Provided entries =>
□ □ □ □ □

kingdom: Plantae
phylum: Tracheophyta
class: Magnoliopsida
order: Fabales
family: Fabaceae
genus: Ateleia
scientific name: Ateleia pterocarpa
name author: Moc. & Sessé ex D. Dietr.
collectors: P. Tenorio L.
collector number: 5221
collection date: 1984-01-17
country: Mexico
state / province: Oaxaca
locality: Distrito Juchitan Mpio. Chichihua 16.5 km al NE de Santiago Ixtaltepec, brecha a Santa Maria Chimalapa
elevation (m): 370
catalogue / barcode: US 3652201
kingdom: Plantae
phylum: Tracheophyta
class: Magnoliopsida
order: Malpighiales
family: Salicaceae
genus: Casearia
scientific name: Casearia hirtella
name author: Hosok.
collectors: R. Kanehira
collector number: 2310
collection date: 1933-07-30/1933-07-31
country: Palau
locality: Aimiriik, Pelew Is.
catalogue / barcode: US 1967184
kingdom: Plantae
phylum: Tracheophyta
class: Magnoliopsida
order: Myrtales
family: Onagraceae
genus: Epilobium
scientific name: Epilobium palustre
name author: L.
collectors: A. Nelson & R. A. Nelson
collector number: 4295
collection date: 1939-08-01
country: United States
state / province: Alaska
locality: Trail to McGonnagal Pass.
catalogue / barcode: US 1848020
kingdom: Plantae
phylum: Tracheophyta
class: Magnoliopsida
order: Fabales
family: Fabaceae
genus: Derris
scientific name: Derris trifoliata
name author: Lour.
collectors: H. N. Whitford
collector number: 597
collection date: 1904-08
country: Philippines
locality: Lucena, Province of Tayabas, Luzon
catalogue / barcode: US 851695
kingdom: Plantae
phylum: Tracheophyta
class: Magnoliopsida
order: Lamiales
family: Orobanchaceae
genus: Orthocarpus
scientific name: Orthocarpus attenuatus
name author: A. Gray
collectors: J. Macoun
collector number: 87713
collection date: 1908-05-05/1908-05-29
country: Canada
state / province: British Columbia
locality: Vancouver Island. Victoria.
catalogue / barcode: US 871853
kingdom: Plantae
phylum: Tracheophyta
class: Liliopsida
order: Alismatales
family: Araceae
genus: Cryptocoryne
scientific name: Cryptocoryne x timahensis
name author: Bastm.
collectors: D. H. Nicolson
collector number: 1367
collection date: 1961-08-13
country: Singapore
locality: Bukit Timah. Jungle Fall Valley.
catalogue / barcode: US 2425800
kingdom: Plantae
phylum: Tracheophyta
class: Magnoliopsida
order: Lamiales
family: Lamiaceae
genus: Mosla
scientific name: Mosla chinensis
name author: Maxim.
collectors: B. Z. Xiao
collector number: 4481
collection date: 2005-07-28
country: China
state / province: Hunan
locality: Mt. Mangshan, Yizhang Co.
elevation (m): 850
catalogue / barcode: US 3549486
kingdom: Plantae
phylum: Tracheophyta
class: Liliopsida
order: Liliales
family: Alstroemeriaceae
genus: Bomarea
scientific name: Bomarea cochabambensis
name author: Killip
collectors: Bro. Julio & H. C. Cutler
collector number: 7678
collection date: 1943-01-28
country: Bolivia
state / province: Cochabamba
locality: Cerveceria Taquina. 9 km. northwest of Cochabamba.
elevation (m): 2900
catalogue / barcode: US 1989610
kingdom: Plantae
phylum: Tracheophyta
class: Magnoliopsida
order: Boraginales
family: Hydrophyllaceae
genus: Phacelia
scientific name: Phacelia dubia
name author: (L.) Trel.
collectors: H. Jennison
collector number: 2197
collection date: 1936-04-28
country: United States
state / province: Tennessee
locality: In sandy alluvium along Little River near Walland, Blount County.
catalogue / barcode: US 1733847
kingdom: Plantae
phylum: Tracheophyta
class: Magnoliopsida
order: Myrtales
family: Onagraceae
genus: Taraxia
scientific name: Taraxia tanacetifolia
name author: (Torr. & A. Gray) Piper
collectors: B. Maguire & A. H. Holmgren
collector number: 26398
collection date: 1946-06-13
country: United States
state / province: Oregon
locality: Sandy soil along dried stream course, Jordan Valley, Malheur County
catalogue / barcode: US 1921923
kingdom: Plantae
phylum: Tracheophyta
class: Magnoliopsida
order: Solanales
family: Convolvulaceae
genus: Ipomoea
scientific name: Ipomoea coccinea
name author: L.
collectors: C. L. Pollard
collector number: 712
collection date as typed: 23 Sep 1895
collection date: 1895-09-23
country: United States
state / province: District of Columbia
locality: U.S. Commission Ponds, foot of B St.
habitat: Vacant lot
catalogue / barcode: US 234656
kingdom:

□ □ □ □ □

Set problem => Quote every line of the records above verbatim, from the first line to the last.

Output of the task =>
kingdom: Plantae
phylum: Tracheophyta
class: Magnoliopsida
order: Fabales
family: Fabaceae
genus: Ateleia
scientific name: Ateleia pterocarpa
name author: Moc. & Sessé ex D. Dietr.
collectors: P. Tenorio L.
collector number: 5221
collection date: 1984-01-17
country: Mexico
state / province: Oaxaca
locality: Distrito Juchitan Mpio. Chichihua 16.5 km al NE de Santiago Ixtaltepec, brecha a Santa Maria Chimalapa
elevation (m): 370
catalogue / barcode: US 3652201
kingdom: Plantae
phylum: Tracheophyta
class: Magnoliopsida
order: Malpighiales
family: Salicaceae
genus: Casearia
scientific name: Casearia hirtella
name author: Hosok.
collectors: R. Kanehira
collector number: 2310
collection date: 1933-07-30/1933-07-31
country: Palau
locality: Aimiriik, Pelew Is.
catalogue / barcode: US 1967184
kingdom: Plantae
phylum: Tracheophyta
class: Magnoliopsida
order: Myrtales
family: Onagraceae
genus: Epilobium
scientific name: Epilobium palustre
name author: L.
collectors: A. Nelson & R. A. Nelson
collector number: 4295
collection date: 1939-08-01
country: United States
state / province: Alaska
locality: Trail to McGonnagal Pass.
catalogue / barcode: US 1848020
kingdom: Plantae
phylum: Tracheophyta
class: Magnoliopsida
order: Fabales
family: Fabaceae
genus: Derris
scientific name: Derris trifoliata
name author: Lour.
collectors: H. N. Whitford
collector number: 597
collection date: 1904-08
country: Philippines
locality: Lucena, Province of Tayabas, Luzon
catalogue / barcode: US 851695
kingdom: Plantae
phylum: Tracheophyta
class: Magnoliopsida
order: Lamiales
family: Orobanchaceae
genus: Orthocarpus
scientific name: Orthocarpus attenuatus
name author: A. Gray
collectors: J. Macoun
collector number: 87713
collection date: 1908-05-05/1908-05-29
country: Canada
state / province: British Columbia
locality: Vancouver Island. Victoria.
catalogue / barcode: US 871853
kingdom: Plantae
phylum: Tracheophyta
class: Liliopsida
order: Alismatales
family: Araceae
genus: Cryptocoryne
scientific name: Cryptocoryne x timahensis
name author: Bastm.
collectors: D. H. Nicolson
collector number: 1367
collection date: 1961-08-13
country: Singapore
locality: Bukit Timah. Jungle Fall Valley.
catalogue / barcode: US 2425800
kingdom: Plantae
phylum: Tracheophyta
class: Magnoliopsida
order: Lamiales
family: Lamiaceae
genus: Mosla
scientific name: Mosla chinensis
name author: Maxim.
collectors: B. Z. Xiao
collector number: 4481
collection date: 2005-07-28
country: China
state / province: Hunan
locality: Mt. Mangshan, Yizhang Co.
elevation (m): 850
catalogue / barcode: US 3549486
kingdom: Plantae
phylum: Tracheophyta
class: Liliopsida
order: Liliales
family: Alstroemeriaceae
genus: Bomarea
scientific name: Bomarea cochabambensis
name author: Killip
collectors: Bro. Julio & H. C. Cutler
collector number: 7678
collection date: 1943-01-28
country: Bolivia
state / province: Cochabamba
locality: Cerveceria Taquina. 9 km. northwest of Cochabamba.
elevation (m): 2900
catalogue / barcode: US 1989610
kingdom: Plantae
phylum: Tracheophyta
class: Magnoliopsida
order: Boraginales
family: Hydrophyllaceae
genus: Phacelia
scientific name: Phacelia dubia
name author: (L.) Trel.
collectors: H. Jennison
collector number: 2197
collection date: 1936-04-28
country: United States
state / province: Tennessee
locality: In sandy alluvium along Little River near Walland, Blount County.
catalogue / barcode: US 1733847
kingdom: Plantae
phylum: Tracheophyta
class: Magnoliopsida
order: Myrtales
family: Onagraceae
genus: Taraxia
scientific name: Taraxia tanacetifolia
name author: (Torr. & A. Gray) Piper
collectors: B. Maguire & A. H. Holmgren
collector number: 26398
collection date: 1946-06-13
country: United States
state / province: Oregon
locality: Sandy soil along dried stream course, Jordan Valley, Malheur County
catalogue / barcode: US 1921923
kingdom: Plantae
phylum: Tracheophyta
class: Magnoliopsida
order: Solanales
family: Convolvulaceae
genus: Ipomoea
scientific name: Ipomoea coccinea
name author: L.
collectors: C. L. Pollard
collector number: 712
collection date as typed: 23 Sep 1895
collection date: 1895-09-23
country: United States
state / province: District of Columbia
locality: U.S. Commission Ponds, foot of B St.
habitat: Vacant lot
catalogue / barcode: US 234656
kingdom:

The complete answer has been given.